Dans les labyrinthes de Fleischer

20 déc. 2008, 07:45

Sous la plume experte d'Alain Fleischer, le temps, l'Histoire et l'espace deviennent labyrinthiques. Dans son roman «Prolongations», où le match de football est une image de l'Europe, le narrateur, un jeune interprète-traducteur franco-hongrois, travaille pour le Congrès sur l'Europe. Tibor Schwarz s'aperçoit rapidement de la sénilité des fonctionnaires œuvrant au futur de l'Europe et de l'inutilité de sa présence. «Personne ne tient à accélérer les travaux du Congrès, nul n'a intérêt à les faire aboutir.»

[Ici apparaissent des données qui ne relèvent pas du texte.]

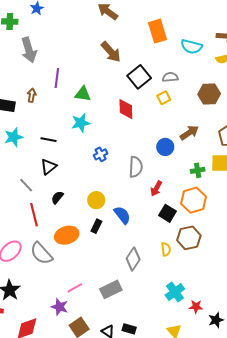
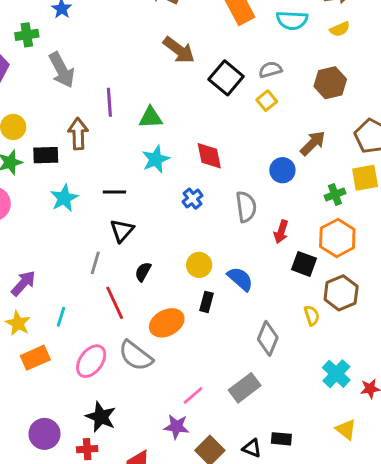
brown arrow: (32, 95) -> (78, 134), size x1.5
red diamond: (126, 109) -> (209, 156), moved
gray line: (26, 185) -> (95, 263), turned 70

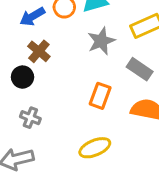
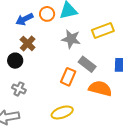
gray star: (101, 41) -> (71, 39), turned 30
gray rectangle: (140, 69) -> (87, 64), moved

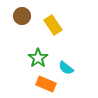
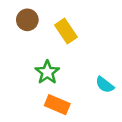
cyan semicircle: (66, 68) -> (105, 85), moved

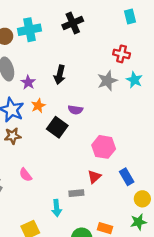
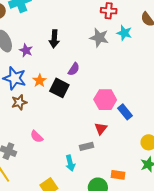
gray star: (107, 81) -> (99, 38), turned -30
orange star: (38, 106) -> (40, 81), moved
purple semicircle: (75, 110) -> (74, 69), turned -56
blue rectangle: (127, 177) -> (125, 112), moved

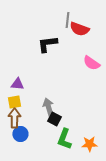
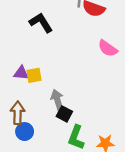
black L-shape: (47, 44) -> (41, 23), moved, turned 65
yellow square: (14, 102) -> (34, 75), moved

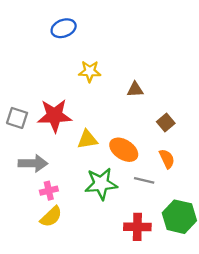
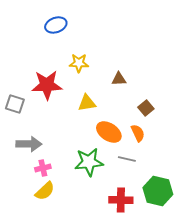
red star: (54, 116) -> (47, 85), moved
yellow triangle: (87, 139) -> (87, 103), moved
orange semicircle: (167, 159) -> (138, 133), moved

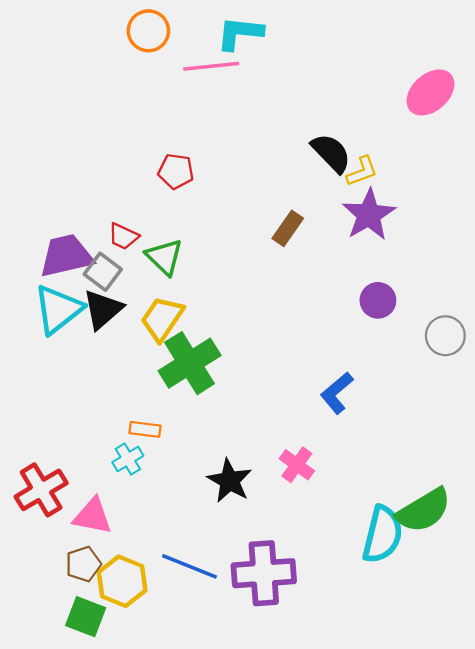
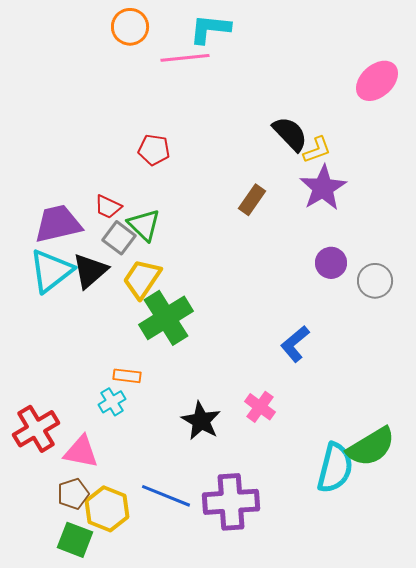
gray square: (103, 272) -> (119, 238), moved
gray circle: (445, 336) -> (375, 281), moved

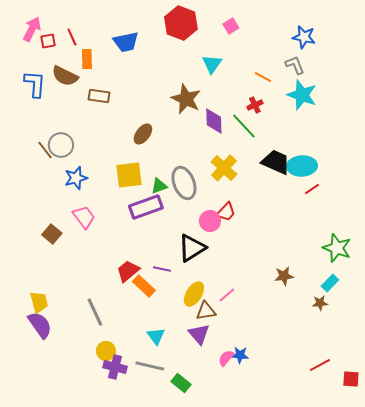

Le Congrès se tient à Kaliningrad - autrefois Königsberg, patrie de Kant et capitale de la Prusse orientale -, enclave russe reçue en compensation des dommages causés par le Troisième Reich. De retour d'une nuit amoureuse avec la serveuse du QG des interprètes, la taverne Bei Kant, le narrateur, perdu dans la ville, demande son chemin à deux hommes parlant ensemble en allemand et en yiddish et s'entend répondre: «Votre question n'est pas la même en yiddish et en allemand, et elle n'appelle pas la même réponse. Il ne s'agit évidemment pas d'un problème de traduction.» Réponse labyrinthique s'il en est. Cette rencontre étrange avec Aaron Bernstein le trouble et le fait douter d'avoir passé la nuit avec la serveuse Stasya. Ce sentiment de rêve resurgit à plusieurs reprises et brouille toutes les frontières, y compris celles de l'espace et du temps.

D'ailleurs, deux mondes cohabitent dans cette ville. «Ici, à Kaliningrad, on ne sait jamais ce que sont vraiment les gens qui se disent interprètes… interprète à Kaliningrad et pianiste ou physicien à Königsberg…», dit à Tibor Schwarz le seul chauffeur de taxi capable de le mener chez Aaron Bernstein dont l'adresse se termine par «Königsberg». Ce dernier avait intrigué le narrateur et lui avait donné une carte de visite. Il dirige une réunion de dix juifs centenaires et d'un vieil Allemand, qui ont pour but de redonner une place officielle à l'Allemagne d'hier dans cette ville où la Russie d'aujourd'hui se trouve partout.

Ces frontières brisées trouvent leur apogée dans une scène érotique. Invité par le chauffeur de taxi, Tibor se rend dans un étage inaccessible du Palais des Congrès, où se trouve un labyrinthe dont chaque salle renferme une mise en scène érotique et sadienne, qui lui donne envie de délivrer ces femmes condamnées à d'étranges traitements. Il réussit à s'en échapper avec une jeune fille qu'il connaît, et commence alors une étrange course-poursuite.

Complexe à tous les niveaux, «Prolongations» enchante véritablement. Les longues phrases très bien construites, son ironie, son onirisme, la multiplicité des sujets abordés, en un mot sa richesse, en font un roman remarquable.